Their rest of the body follows the same path as their beating heart. On its feet, the Classic 350 justifies why Bajaj called it an elephant. Although indirectly, the tag definitely reflects Classic's on road demeanours. Its sheer weight can be felt at all times. Not to the extent that it comes off as a scary motorcycle to live with but riding it back to back with the other two motorcycles established that the Classic is a moving piece of concrete. Every cycle part that has been utilized here, has been tuned keeping in mind that the rider would want to go slow. Out of the trio, it is the least reactive to rider’s inputs. Looking for a good horror show with jumpscares? Tip the Classic into a corner as aggressively as you can. It will get you to the other end but with soiled pants. It might not be as dynamically capable as the other two but the suspension setup makes easy work of all the undulations that we so frequently find on our roads. The Classic has the best ride quality out of the three as it glides over potholes. Another reason why you would want to ‘glide’ over potholes is because bringing the Classic to a screeching halt is another experience. Sort of scary because the brakes have absolutely no feedback, apart from feeling woodden as well.

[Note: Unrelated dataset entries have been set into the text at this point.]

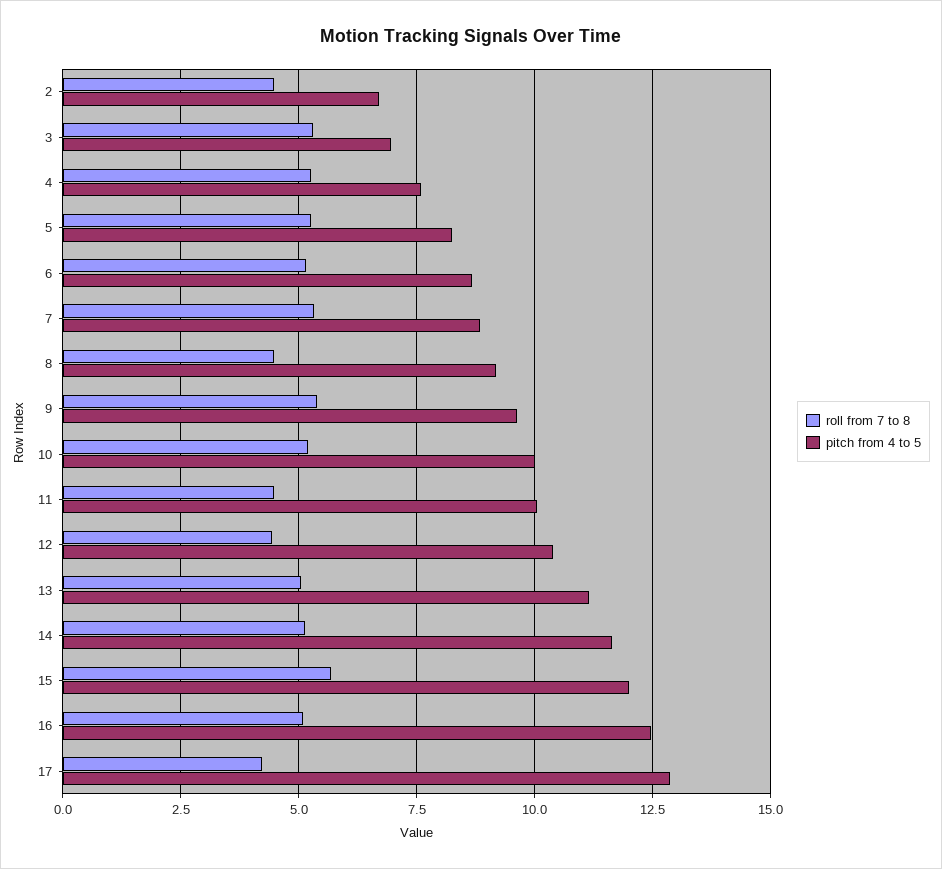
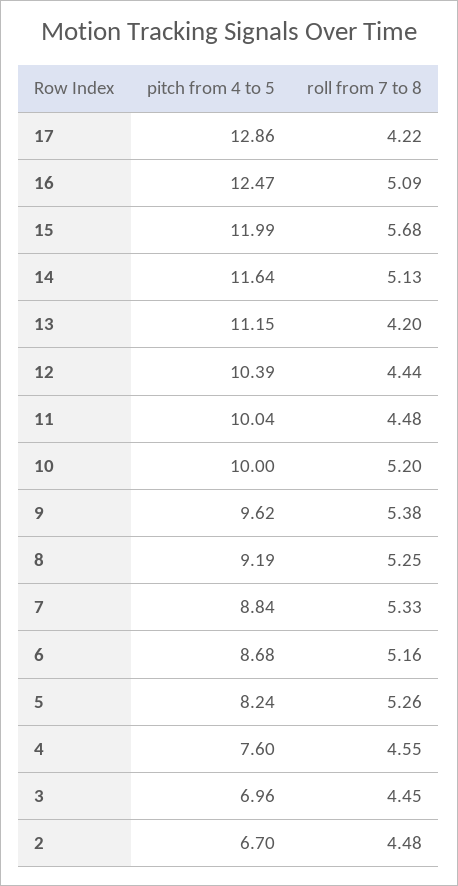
  {
    "roll from 7 to 8": {
      "2": 4.48,
-     "3": 5.25,
+     "3": 4.45,
-     "4": 5.25,
+     "4": 4.55,
      "5": 5.26,
      "6": 5.16,
      "7": 5.33,
-     "8": 4.5,
+     "8": 5.25,
      "9": 5.38,
      "10": 5.2,
      "11": 4.48,
      "12": 4.44,
-     "13": 5,
+     "13": 4.2,
      "14": 5.13,
      "15": 5.68,
      "16": 5.09,
      "17": 4.22
    },
    "pitch from 4 to 5": {
      "2": 6.7,
      "3": 6.96,
      "4": 7.6,
      "5": 8.24,
      "6": 8.68,
      "7": 8.84,
      "8": 9.19,
      "9": 9.62,
      "10": 10,
      "11": 10.04,
      "12": 10.39,
      "13": 11.15,
      "14": 11.64,
      "15": 11.99,
      "16": 12.47,
      "17": 12.86
    }
  }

The Roadster again stood out in terms of riding dynamics because it has the stiffest suspension setup out of the lot. While it won’t throw the rider to a different dimension while encountering undulations, the Mavrick certainly feels more composed than the Roadster and the Classic? Definitely more comfortable than the Roadster. It instills more confidence while cornering as compared to the Classic but still, something felt off. Not with the motorcycle mechanically but the way it behaves in the real world. The awkward rider’s triangle adds to this feeling. The Roadster still feels a lot more manageable and flickable around bends as compared to the Classic. The same can also be said about its braking department which is not as potent or communicative as the Mavrick but it won’t put you off with unnecessary jumpscares.

Lately, Hero has struck gold when it comes to riding dynamics because even when it comes to the Mavrick, it struck the perfect balance between involvement and ride quality. So much so that it just outshines the competition while becoming the gold standard. Its 17-inch wheels at both ends lend it naked-streetfighter-like agility while the suspension setup makes easy work of undulations. It feels supple over bumps while also doubling up as an enabler if you wish to have some fun around bends. Even the braking department bestows confidence to go faster and faster with ample feedback and bite.

At the end of one fine day of riding these beauties back to back, it couldn’t have been more clear that if someone wants to buy an authentically retro motorcycle, they will certainly knock at RE’s dealerships. Not anywhere else. Many have tried replicating its old-school formula and all of them failed. If someone wants a Classic 350, they will get the Classic 350. The Classic has crushed its competition by asserting dominance you would expect from an emperor. It still stands its ground undaunted and we can see why. Then there’s the Yezdi Roadster which would appeal to enthusiasts out there who wish to own a retro beauty, sans the laziness that comes with it. It has oodles of character to keep you smiling ear to ear. For sh*ts and giggles, the Roadster is the way to go. However, for an everyday motorcyclist who’s seeking pure motorcycling, the Hero Mavrick presents itself as the strongest contender. Its biggest and only fault being its simple looks. If you can look past that, it weaves the magic of the Classic 350 and involvement of the Roadster together, to compose a spell which is bound to enchant most of the motorcyclists out there.